*Directions*:
Provide the number of lines of the records that include "Mastershine", with no other content.

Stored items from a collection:
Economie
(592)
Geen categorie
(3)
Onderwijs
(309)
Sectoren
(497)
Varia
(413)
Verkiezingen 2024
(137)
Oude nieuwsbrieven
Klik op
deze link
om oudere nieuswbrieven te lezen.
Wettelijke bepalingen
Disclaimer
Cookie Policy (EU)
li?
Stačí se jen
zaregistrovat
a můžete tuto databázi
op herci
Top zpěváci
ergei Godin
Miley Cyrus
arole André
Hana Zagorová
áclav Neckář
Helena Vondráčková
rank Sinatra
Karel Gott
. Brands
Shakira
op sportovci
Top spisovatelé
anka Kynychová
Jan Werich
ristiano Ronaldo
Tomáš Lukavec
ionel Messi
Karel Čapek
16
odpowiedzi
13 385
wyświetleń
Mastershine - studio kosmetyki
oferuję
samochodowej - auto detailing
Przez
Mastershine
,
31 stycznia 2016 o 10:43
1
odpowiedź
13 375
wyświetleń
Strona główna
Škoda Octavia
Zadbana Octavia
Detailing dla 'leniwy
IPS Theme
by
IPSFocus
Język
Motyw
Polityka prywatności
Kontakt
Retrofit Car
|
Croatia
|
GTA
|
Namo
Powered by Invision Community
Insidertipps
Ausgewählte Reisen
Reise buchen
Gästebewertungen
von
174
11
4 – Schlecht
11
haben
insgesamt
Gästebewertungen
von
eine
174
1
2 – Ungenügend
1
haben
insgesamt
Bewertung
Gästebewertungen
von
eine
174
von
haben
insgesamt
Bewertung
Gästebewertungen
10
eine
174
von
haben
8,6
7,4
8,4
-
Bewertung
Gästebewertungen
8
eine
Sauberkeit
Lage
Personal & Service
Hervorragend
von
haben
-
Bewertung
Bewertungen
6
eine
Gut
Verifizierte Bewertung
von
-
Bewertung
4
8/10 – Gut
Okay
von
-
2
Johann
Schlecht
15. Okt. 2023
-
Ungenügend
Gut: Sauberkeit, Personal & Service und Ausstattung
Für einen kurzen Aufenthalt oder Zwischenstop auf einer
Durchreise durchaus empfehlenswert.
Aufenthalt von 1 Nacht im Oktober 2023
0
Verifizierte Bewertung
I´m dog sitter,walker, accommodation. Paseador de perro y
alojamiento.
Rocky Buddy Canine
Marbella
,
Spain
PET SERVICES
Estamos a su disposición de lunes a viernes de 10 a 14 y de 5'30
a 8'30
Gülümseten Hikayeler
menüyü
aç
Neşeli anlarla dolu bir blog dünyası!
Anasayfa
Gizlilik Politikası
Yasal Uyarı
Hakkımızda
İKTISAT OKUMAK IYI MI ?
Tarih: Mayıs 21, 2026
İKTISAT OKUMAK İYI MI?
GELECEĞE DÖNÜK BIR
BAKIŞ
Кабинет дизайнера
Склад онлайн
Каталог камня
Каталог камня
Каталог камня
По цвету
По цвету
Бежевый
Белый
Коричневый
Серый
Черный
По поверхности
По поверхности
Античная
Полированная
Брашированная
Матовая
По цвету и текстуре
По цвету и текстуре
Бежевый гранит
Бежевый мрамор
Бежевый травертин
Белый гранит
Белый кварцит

*Solution to this problem*:
2